What Muscles Do Hanging Leg Raises Work?

Hanging leg raises primarily target your core muscles, including your rectus abdominis, transverse abdominis, and obliques. These muscles work together to stabilize your spine and pelvis, which is important for maintaining good posture and balance.
In addition to your core muscles, hanging leg raises also work your hip flexors, which are located at the front of your thighs. These muscles are responsible for lifting your legs towards your chest, which is the main movement during this exercise. By targeting your hip flexors, hanging leg raises can help improve your flexibility and prevent lower back pain.
How to Perform Hanging Leg Raises

Before performing hanging leg raises, it's important to properly warm up your muscles to prevent injury. You can do this by performing some light cardio or dynamic stretching exercises.
To perform hanging leg raises, follow these steps:
- Find a sturdy pull-up bar and hang from it with your palms facing away from your body and your legs straight.
- Engage your core muscles and lift your legs up towards your chest, keeping them straight.
- Slowly lower your legs back down to the starting position.
- Repeat for 10-12 reps.
As you become more comfortable with this exercise, you can increase the difficulty by adding ankle weights or performing the exercise with a straight leg raise instead of a bent knee raise.

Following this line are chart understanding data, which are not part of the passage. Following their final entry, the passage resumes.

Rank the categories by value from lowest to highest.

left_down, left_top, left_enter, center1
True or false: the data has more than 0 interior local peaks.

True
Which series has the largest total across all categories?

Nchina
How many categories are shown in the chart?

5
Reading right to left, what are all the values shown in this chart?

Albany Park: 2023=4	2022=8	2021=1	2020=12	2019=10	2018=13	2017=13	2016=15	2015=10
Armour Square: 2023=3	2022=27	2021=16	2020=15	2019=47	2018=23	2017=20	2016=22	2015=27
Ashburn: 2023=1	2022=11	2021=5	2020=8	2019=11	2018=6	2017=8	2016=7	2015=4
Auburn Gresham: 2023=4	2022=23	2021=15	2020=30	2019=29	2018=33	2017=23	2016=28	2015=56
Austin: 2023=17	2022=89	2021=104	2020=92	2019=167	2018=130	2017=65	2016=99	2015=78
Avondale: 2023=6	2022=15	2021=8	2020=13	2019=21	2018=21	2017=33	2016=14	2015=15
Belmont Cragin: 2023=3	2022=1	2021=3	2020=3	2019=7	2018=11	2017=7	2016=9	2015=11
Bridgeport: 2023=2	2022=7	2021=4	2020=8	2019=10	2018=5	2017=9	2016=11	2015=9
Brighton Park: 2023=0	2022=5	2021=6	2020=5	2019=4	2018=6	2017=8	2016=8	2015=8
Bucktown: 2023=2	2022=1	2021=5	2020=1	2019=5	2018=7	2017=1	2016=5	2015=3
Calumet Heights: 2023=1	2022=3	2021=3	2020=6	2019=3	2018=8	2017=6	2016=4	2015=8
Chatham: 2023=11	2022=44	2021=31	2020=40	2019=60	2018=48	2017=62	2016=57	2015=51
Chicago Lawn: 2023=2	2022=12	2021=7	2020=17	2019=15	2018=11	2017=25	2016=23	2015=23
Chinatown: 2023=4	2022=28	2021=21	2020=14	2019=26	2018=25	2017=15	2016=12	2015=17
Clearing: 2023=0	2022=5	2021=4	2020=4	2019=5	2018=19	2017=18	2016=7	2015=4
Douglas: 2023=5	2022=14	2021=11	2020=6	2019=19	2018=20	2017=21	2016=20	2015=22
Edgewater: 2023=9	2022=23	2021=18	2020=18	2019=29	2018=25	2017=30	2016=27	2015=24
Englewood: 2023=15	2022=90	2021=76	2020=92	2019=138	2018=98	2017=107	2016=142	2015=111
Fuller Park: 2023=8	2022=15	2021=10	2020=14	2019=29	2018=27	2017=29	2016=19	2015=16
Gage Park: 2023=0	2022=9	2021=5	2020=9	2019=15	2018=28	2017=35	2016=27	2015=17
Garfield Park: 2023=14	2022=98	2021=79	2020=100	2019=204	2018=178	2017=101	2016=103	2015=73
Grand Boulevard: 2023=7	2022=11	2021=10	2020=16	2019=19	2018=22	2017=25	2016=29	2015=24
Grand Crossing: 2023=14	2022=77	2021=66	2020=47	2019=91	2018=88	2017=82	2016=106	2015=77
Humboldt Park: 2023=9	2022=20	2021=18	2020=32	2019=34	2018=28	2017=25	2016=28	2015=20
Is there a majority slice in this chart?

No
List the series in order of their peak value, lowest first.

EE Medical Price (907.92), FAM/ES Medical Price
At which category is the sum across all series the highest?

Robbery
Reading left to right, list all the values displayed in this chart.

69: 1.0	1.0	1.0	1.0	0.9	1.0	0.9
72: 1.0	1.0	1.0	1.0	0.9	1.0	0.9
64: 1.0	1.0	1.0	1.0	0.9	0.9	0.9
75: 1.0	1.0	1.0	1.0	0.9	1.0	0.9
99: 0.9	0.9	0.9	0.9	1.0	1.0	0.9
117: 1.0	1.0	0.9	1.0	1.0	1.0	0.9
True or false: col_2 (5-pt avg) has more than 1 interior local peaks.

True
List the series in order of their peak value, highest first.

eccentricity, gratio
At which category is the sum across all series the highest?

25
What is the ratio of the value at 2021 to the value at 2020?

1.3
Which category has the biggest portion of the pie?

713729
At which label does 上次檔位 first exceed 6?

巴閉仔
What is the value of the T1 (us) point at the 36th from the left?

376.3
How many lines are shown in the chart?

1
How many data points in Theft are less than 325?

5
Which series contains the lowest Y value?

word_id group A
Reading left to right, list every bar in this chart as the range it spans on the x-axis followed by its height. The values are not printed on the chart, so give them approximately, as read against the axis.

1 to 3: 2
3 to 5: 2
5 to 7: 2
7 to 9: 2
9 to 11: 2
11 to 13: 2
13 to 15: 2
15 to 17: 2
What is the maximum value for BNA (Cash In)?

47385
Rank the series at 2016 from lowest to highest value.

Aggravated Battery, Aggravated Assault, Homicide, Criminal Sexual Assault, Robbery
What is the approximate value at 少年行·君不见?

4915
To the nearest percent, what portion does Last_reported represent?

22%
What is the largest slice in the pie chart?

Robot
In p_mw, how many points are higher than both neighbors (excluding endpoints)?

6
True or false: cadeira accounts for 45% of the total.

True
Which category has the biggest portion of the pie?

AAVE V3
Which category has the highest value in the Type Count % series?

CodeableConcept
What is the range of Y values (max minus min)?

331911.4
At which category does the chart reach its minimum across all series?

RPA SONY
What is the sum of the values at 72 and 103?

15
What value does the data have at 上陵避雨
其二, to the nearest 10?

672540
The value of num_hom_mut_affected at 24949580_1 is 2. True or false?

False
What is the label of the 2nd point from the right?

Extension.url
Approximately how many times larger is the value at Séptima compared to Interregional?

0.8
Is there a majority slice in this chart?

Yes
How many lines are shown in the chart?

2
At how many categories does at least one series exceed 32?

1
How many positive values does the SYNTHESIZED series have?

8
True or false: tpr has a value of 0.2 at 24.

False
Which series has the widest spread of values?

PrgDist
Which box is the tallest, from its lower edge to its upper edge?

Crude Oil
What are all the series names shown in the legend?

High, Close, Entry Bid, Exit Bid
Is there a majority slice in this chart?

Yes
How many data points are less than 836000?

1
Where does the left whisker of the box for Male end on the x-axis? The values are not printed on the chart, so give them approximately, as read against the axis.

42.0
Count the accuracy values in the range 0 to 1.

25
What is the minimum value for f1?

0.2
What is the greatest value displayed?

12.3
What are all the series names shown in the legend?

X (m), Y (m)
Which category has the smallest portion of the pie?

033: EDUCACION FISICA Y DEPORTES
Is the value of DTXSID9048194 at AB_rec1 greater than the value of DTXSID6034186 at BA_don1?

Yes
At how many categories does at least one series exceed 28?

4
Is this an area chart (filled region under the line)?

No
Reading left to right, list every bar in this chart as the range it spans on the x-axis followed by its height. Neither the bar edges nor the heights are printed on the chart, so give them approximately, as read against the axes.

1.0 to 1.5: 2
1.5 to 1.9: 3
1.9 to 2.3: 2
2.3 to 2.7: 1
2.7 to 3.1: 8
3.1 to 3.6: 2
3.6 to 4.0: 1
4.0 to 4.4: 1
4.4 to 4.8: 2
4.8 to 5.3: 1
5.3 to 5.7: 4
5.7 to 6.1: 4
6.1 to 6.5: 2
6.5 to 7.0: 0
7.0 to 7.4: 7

Benefits of Hanging Leg Raises
In addition to targeting your core muscles and hip flexors, hanging leg raises offer several other benefits:
- Improves grip strength: Hanging from a pull-up bar requires a strong grip, which can help improve your overall grip strength.
- Increases upper body strength: Performing hanging leg raises requires upper body strength, as you need to be able to hang from the bar and control your body movements.
- Improves flexibility: By targeting your hip flexors, hanging leg raises can help improve your overall flexibility and range of motion.
- Prevents lower back pain: By strengthening your core muscles, hanging leg raises can help prevent lower back pain and improve posture.
Conclusion
Hanging leg raises are a highly effective exercise for targeting your core muscles and hip flexors. By incorporating this exercise into your workout routine, you can improve your overall strength, flexibility, and posture. Remember to properly warm up before performing this exercise and start with a lower number of reps if you are new to this exercise.